Week 51: Learning To Navigate With Driving Directions

This activity was a surprise hit with my kids. Sometimes the amount of time my kids spend in the car just driving around town to do errands is over the top. I discovered that one way to make the number of places we had to stop more palatable was to give them driving directions and then let them direct the car. This also works great on longer road trips to help set milestones along the way.

Keep your child busy in the car by letting them give you directions and track your progress.

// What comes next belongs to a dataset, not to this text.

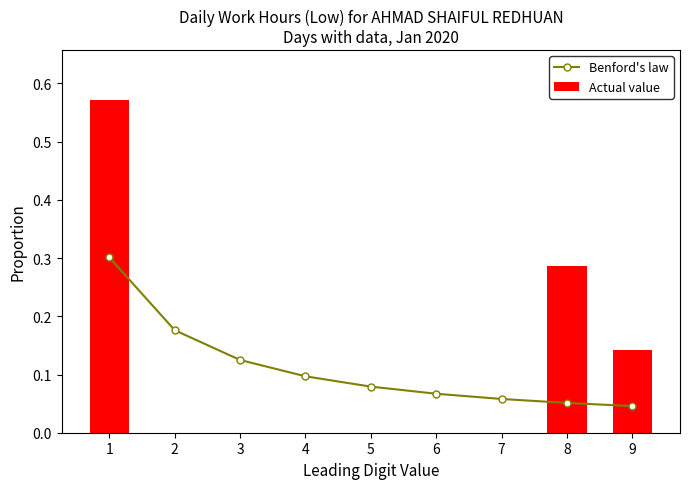

What is the sum of all Actual value values?

1.0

There are a number of great things about doing this activity with my kids:

  • It helped teach them the difference between right and left
  • It gave them a sense of progress through our errands so it didn’t just feel never-ending to them.
  • It kept them looking out the window and noticing the world around them.
  • It taught them about the geography of our neighborhood so they could recognize frequent landmarks and routes.
  • They learned about road signs and driving rules that were new to them.
  • By using the compass images they started to internalize north/south/east/west.

Make It Harder

After using this for a while, we moved onto advanced mode which my kids LOVE. When we have spare time, and we are done with errands, I tell them they have to find our way home again without any help. This has never failed to result in hysterics from all of us. To do this right, though, you really need spare time – you have to be willing to let them get really lost! Agree ahead of time on the parameters for when you will correct them/re-direct them.  And agree on what the default behavior should be if they don’t give you any instructions. We defaulted to going straight, because otherwise I was always tempted to ask at an intersection which way to go, which was a prompt to them that they should change direction.

The thing I didn’t expect to teach them was how hard it is to keep paying attention. Some of the worst mistakes were when they DID know the way, but they would getting chatting, or thinking about something else, and they would forget that they were supposed to keep giving me directions. Keeping their presence of mind to remember their responsibility the entire way home was surprisingly challenging for them. And it always brought about squeals of laughter when they realized they’d forgotten their job and we were headed in the wrong direction AGAIN!

They periodically ask for this game even now. My oldest is 13, and will be driving in the next few years, so I like to give him a chance to learn the streets and how to get around our town. When someone else is in charge it’s easy not to pay attention, but this game really helps him learn his way around.